**Given exercise:** In the rows below, swap "table_cell" for "table_entry" wherever it occurs, and reproduce every other part of the rows without change.
##### Available records #####
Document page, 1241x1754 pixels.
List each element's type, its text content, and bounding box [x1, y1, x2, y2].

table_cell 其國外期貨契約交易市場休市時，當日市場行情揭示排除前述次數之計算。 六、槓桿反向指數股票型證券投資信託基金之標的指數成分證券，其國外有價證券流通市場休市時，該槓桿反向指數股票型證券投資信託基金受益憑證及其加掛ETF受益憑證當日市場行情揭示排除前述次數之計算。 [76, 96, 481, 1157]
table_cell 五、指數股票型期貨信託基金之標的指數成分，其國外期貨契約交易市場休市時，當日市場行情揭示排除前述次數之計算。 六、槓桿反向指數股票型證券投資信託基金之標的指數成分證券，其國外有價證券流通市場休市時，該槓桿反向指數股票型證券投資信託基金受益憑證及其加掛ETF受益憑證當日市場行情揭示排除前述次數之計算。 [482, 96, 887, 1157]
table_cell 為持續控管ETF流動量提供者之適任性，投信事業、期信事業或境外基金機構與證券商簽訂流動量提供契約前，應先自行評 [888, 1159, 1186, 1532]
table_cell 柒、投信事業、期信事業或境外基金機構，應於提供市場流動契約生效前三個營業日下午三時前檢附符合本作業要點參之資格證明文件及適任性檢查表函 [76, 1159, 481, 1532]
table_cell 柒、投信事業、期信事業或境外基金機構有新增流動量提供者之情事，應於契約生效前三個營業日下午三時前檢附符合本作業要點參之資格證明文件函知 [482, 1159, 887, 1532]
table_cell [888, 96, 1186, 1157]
#####
**Completed exercise:**
Document page, 1241x1754 pixels.
List each element's type, its text content, and bounding box [x1, y1, x2, y2].

table_entry 其國外期貨契約交易市場休市時，當日市場行情揭示排除前述次數之計算。 六、槓桿反向指數股票型證券投資信託基金之標的指數成分證券，其國外有價證券流通市場休市時，該槓桿反向指數股票型證券投資信託基金受益憑證及其加掛ETF受益憑證當日市場行情揭示排除前述次數之計算。 [76, 96, 481, 1157]
table_entry 五、指數股票型期貨信託基金之標的指數成分，其國外期貨契約交易市場休市時，當日市場行情揭示排除前述次數之計算。 六、槓桿反向指數股票型證券投資信託基金之標的指數成分證券，其國外有價證券流通市場休市時，該槓桿反向指數股票型證券投資信託基金受益憑證及其加掛ETF受益憑證當日市場行情揭示排除前述次數之計算。 [482, 96, 887, 1157]
table_entry 為持續控管ETF流動量提供者之適任性，投信事業、期信事業或境外基金機構與證券商簽訂流動量提供契約前，應先自行評 [888, 1159, 1186, 1532]
table_entry 柒、投信事業、期信事業或境外基金機構，應於提供市場流動契約生效前三個營業日下午三時前檢附符合本作業要點參之資格證明文件及適任性檢查表函 [76, 1159, 481, 1532]
table_entry 柒、投信事業、期信事業或境外基金機構有新增流動量提供者之情事，應於契約生效前三個營業日下午三時前檢附符合本作業要點參之資格證明文件函知 [482, 1159, 887, 1532]
table_entry [888, 96, 1186, 1157]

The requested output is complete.